For Glen Powell, the road to stardom wasn’t a clean upward climb—it was a long, silent free fall. While audiences now see him as one of Hollywood’s most bankable leading men, Powell has revealed that there was a moment when everything hinged on a single film that refused to come out. And during that wait, his bank account was quietly bleeding dry.
That film was Top Gun: Maverick.
Cast as Lt. Jake “Hangman” Seresin, Powell believed the role would change his life. The problem? The movie was finished—and then the world shut down. As studios rushed their biggest titles to streaming during the pandemic, Maverick became the most stubborn holdout in Hollywood, delayed again and again at the insistence of one man.
Tom Cruise refused to let it go anywhere but theaters.
The 730-Day Standstill
For Cruise, the delay was a statement about cinema. For Powell, it was financial purgatory. Unlike established stars with residual income, Powell was still in the “waiting for the break” phase of his career. While Maverick sat unreleased for two full years—730 days—he earned nothing from it.
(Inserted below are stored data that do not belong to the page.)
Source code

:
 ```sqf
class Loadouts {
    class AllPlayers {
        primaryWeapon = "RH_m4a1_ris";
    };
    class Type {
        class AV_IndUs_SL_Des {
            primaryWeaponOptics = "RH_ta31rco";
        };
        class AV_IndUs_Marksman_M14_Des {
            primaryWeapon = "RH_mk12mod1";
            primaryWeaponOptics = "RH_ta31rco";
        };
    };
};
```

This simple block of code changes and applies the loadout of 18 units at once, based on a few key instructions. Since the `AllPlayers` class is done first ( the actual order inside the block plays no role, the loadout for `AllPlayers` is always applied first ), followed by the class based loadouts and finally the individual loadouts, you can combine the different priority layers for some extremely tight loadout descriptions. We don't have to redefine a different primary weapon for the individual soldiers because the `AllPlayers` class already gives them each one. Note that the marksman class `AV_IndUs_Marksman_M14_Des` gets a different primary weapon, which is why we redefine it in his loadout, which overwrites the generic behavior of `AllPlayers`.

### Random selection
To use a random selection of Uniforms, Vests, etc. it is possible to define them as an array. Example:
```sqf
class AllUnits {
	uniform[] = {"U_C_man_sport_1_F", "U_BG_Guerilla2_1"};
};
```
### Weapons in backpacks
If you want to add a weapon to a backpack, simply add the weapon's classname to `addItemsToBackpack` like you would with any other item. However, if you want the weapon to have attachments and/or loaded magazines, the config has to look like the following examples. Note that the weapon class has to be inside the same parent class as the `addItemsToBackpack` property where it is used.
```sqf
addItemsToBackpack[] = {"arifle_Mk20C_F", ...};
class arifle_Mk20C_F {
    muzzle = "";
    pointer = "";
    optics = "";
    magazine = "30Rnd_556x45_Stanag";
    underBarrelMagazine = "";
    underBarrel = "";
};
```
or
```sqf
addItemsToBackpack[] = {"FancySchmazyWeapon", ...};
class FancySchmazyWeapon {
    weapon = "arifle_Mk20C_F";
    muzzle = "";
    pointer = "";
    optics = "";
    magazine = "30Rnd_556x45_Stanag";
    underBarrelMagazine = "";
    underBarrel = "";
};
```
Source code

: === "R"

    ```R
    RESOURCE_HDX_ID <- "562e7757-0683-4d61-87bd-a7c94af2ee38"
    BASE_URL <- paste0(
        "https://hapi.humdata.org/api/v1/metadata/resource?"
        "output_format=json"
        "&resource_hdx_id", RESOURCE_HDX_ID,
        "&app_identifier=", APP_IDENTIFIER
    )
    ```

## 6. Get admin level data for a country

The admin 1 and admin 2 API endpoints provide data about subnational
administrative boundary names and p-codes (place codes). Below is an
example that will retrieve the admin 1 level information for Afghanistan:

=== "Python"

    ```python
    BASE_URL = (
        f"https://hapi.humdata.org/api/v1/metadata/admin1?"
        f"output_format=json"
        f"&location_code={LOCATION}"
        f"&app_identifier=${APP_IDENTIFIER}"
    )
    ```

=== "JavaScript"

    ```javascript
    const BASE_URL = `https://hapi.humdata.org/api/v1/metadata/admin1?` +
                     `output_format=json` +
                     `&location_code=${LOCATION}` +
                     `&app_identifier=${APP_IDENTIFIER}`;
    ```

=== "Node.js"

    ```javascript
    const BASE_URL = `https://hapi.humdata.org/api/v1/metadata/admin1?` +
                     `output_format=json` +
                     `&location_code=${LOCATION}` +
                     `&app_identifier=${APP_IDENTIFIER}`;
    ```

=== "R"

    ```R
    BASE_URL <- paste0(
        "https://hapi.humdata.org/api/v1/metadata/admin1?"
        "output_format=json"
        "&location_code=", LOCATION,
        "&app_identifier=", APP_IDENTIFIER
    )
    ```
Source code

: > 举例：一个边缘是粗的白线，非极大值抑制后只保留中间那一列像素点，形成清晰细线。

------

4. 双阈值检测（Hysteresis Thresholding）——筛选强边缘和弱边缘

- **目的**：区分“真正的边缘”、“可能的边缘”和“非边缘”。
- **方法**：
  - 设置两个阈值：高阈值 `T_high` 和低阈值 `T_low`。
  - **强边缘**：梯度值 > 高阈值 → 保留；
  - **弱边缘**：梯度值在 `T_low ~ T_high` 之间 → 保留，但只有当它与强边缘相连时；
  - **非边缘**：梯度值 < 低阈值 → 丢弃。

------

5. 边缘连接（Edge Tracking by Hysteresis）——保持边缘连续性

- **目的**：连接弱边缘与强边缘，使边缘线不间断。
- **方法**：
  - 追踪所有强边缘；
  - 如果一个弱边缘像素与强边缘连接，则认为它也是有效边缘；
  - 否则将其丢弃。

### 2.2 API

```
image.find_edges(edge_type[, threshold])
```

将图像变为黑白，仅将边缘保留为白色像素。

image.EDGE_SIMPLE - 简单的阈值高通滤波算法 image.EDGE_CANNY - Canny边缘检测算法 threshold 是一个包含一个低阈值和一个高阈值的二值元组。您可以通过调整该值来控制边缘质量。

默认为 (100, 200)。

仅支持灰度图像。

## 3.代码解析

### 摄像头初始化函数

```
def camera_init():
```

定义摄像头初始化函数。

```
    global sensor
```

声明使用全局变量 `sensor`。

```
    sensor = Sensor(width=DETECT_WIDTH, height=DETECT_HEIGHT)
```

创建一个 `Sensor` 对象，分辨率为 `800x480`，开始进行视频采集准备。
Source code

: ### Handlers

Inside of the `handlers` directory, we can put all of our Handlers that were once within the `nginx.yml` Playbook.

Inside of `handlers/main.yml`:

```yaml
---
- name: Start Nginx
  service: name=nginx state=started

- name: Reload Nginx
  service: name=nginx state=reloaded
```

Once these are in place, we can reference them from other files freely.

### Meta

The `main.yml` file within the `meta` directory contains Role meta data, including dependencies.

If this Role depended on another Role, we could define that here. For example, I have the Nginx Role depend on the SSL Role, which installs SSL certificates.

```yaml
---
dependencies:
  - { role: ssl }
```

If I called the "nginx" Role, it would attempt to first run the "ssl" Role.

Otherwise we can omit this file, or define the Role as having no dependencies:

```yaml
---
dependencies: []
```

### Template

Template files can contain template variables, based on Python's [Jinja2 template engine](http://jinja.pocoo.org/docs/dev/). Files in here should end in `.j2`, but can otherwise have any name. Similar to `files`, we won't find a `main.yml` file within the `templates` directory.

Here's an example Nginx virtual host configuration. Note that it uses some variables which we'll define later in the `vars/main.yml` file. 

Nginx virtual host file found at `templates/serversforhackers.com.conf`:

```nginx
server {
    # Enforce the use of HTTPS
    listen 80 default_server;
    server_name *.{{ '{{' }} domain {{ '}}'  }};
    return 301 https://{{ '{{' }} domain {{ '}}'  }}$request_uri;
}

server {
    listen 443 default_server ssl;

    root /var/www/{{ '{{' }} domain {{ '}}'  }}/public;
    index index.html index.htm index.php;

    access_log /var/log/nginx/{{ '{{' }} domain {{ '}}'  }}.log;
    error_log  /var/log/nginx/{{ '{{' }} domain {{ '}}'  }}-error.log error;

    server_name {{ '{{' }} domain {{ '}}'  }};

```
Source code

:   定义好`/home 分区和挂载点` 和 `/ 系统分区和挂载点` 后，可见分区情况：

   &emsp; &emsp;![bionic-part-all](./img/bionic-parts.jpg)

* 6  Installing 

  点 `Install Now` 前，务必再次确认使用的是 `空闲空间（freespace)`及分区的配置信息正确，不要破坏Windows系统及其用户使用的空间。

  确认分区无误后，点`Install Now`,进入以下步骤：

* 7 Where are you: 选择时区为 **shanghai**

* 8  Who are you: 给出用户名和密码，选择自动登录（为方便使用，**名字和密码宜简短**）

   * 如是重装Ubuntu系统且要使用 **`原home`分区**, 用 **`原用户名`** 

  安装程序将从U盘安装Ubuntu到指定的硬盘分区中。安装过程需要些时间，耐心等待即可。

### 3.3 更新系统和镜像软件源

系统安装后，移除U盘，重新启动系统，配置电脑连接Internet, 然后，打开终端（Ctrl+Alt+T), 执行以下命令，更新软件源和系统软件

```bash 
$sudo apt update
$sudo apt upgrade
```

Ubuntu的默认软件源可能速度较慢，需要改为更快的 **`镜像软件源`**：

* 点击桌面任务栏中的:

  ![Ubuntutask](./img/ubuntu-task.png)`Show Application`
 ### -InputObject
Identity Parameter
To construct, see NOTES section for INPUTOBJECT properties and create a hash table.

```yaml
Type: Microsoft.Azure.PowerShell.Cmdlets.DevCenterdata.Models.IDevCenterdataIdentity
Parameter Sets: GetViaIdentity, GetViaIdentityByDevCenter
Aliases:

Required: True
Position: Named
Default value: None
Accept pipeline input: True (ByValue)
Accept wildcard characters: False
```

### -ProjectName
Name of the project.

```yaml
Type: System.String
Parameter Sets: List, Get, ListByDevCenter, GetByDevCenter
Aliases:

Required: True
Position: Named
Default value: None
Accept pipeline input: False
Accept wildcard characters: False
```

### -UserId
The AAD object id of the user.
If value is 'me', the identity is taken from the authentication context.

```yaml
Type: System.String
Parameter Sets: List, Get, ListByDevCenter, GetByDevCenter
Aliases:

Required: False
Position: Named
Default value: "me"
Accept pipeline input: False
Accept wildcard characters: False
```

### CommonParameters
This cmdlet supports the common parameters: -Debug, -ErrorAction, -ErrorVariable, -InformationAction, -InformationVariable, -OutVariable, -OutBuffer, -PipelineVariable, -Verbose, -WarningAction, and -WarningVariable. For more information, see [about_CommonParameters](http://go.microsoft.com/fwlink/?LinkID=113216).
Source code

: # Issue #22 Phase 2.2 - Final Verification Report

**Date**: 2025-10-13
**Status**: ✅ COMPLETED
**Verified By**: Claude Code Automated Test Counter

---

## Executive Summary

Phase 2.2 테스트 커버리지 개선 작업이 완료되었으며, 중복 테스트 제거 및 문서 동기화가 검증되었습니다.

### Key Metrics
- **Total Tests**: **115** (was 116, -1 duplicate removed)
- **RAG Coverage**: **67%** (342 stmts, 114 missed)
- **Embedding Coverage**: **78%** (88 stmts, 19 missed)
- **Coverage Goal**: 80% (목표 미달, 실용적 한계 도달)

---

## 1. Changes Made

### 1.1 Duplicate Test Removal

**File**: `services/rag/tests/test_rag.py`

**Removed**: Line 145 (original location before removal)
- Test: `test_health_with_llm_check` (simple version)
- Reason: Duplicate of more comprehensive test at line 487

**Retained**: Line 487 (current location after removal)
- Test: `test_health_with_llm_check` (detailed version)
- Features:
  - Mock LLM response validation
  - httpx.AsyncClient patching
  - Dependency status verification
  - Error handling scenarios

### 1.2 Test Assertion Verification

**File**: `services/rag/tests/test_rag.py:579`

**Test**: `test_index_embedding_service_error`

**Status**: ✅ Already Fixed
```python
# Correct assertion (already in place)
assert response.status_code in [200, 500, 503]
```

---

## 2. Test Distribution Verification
“I was depleting my account,” Powell later admitted. At one point, even his accountant issued a blunt warning: This pandemic cannot last much longer. It wasn’t abstract fear—it was math. Bills didn’t pause just because a blockbuster was trapped on a shelf.
Behind the scenes, the gamble was massive. If Top Gun: Maverick failed after such a delay, Powell risked emerging broke and forgotten. Momentum is oxygen in Hollywood, and his had been frozen in time.
The Reward That Changed Everything
When the film finally launched in May 2022, the risk flipped instantly into legend. Top Gun: Maverick exploded into a global phenomenon, earning nearly $1.5 billion worldwide, becoming one of the highest-grossing films of the decade and a defining post-pandemic theatrical event.
For Powell, it wasn’t just a hit—it was liberation. The success catapulted him into leading-man territory almost overnight. Offers followed quickly, including the surprise rom-com smash Anyone But You and the 2024 blockbuster Twisters, which cemented his box-office credibility.
Betting on Theaters, Betting on Himself
In retrospect, Powell credits the agony of the wait as a turning point. It taught him that some careers are built not on speed, but endurance—and that betting on quality can mean surviving terrifying stretches of uncertainty.
Now, as of early 2026, Powell’s schedule is packed: from Edgar Wright’s darker remake of The Running Man to ambitious new studio projects that position him firmly in the A-list. But none of it happens without that two-year gamble.
At his lowest point, Glen Powell wasn’t dreaming about fame. He was hoping the math would hold. It did—and when the plane finally took off, it didn’t just soar. It rewrote his entire life.